**What is required:** Update the listing below by changing each "Everything" to "Anything" and leaving everything else the same. Write out the changed text without the picture.

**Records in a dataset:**
________

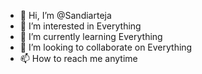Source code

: - 👋 Hi, I’m @Sandiarteja
- 👀 I’m interested in Everything
- 🌱 I’m currently learning Everything
- 💞️ I’m looking to collaborate on Everything
- 📫 How to reach me anytime

<!---
Sandiarteja/Sandiarteja is a ✨ special ✨ repository because its `README.md` (this file) appears on your GitHub profile.
You can click the Preview link to take a look at your changes.
--->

________

**Task result:**
Source code

: - 👋 Hi, I’m @Sandiarteja
- 👀 I’m interested in Anything
- 🌱 I’m currently learning Anything
- 💞️ I’m looking to collaborate on Anything
- 📫 How to reach me anytime

<!---
Sandiarteja/Sandiarteja is a ✨ special ✨ repository because its `README.md` (this file) appears on your GitHub profile.
You can click the Preview link to take a look at your changes.
--->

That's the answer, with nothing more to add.